Does YAFFS follow the same principle?

ansible · on Feb 26, 2015

Yes.

It is interesting to note the design trend in mobile devices like phones.

Years ago, it was typical to have a NAND flash controller built into the SoC (like a TI OMAP, Freescale i.MX series or similar).

This is raw Flash memory, and it is up to the SoC plus OS to manage error recovery, remapping bad sectors, etc.

However, in recent years, most mobile devices just use one of their SD interfaces (often 8-bit these days) to access an eMMC chip. This looks just like a SD card, because it has a FTL in it which takes care of a lot of the low level details needed for Flash management.

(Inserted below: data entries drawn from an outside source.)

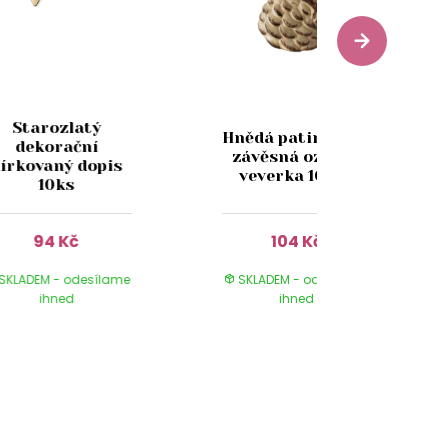
Starozlatý
Hnědá patinovaná
dekorační
závěsná ozdoba
írkovaný dopis
veverka 10 cm
10ks
94 Kč
104 Kč
SKLADEM - odesílame
SKLADEM - odesílame
ihned
ihned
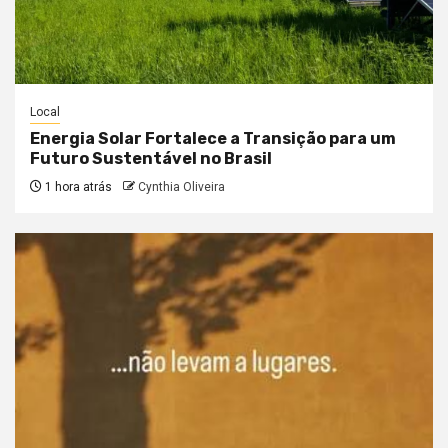
Local
Energia Solar Fortalece a Transição para um
Futuro Sustentável no Brasil
1 hora atrás
Cynthia Oliveira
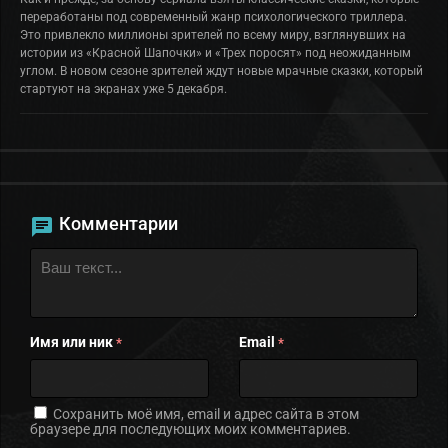
переработаны под современный жанр психологического триллера.
Это привлекло миллионы зрителей по всему миру, взглянувших на
истории из «Красной Шапочки» и «Трех поросят» под неожиданным
углом. В новом сезоне зрителей ждут новые мрачные сказки, который
стартуют на экранах уже 5 декабря.
Комментарии
Имя или ник
Email
*
*
Сохранить моё имя, email и адрес сайта в этом
браузере для последующих моих комментариев.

Some SoCs these days don't even include a NAND Flash controller anymore.

Wicher · on Feb 27, 2015

Exactly!

The actual memory contents behind the controller are dependent on physical characteristics. Using the FTL firmware, the flash+controller (such as eMMC) vendor is free to do all kinds of tricks, for instance, depending on the quality of a particular batch of NAND. Bad batch? Use more of the spare for error correcting code. Particular memory pattern that generates interference? Tweak the scrambler. Slow? Interleave between a couple of NAND chips. (These examples are hypothetical)

Tying filesystems to the physical layer makes no sense. It would mean I wouldn't be able to use 'dd' to copy a partition to some other device, since it would have different physical characteristics which the filesystem would need to take into account. It would mean that I wouldn't be able to take an iSCSI volume and write it out to disk to 'de-virtualize' virtualized storage.

rasz_pl · on Feb 26, 2015

>Then you have the flash that lives on a device like your phone, however the firmware of the SoC is tweaked to run

nowadays all of the things (ha) use flash behind higher level of abstraction, be it emmc, UFS, or SD controller. There are no phone soc firmware tweaks.

stcredzero · on Feb 26, 2015

At its heart, flash/hdd is just a key:value database (presented with 4k value size) why would we want to complicate that

To avoid an inherent bottleneck?. Perhaps we'd be better served by a larger number of key:value stores with greater parallelism?

wmf · on Feb 26, 2015

SSDs are already parallel and I don't think updating the single FTL mapping table is a bottleneck.

gcb0 · on Feb 26, 2015

same was told about cylinders and sectors a couple decades ago.

to use your example: imagine if you could use the fusion-io FS on the intel flash.

also remember that several SSD companies that even had their own flash fab are now gone because their firmware was crap.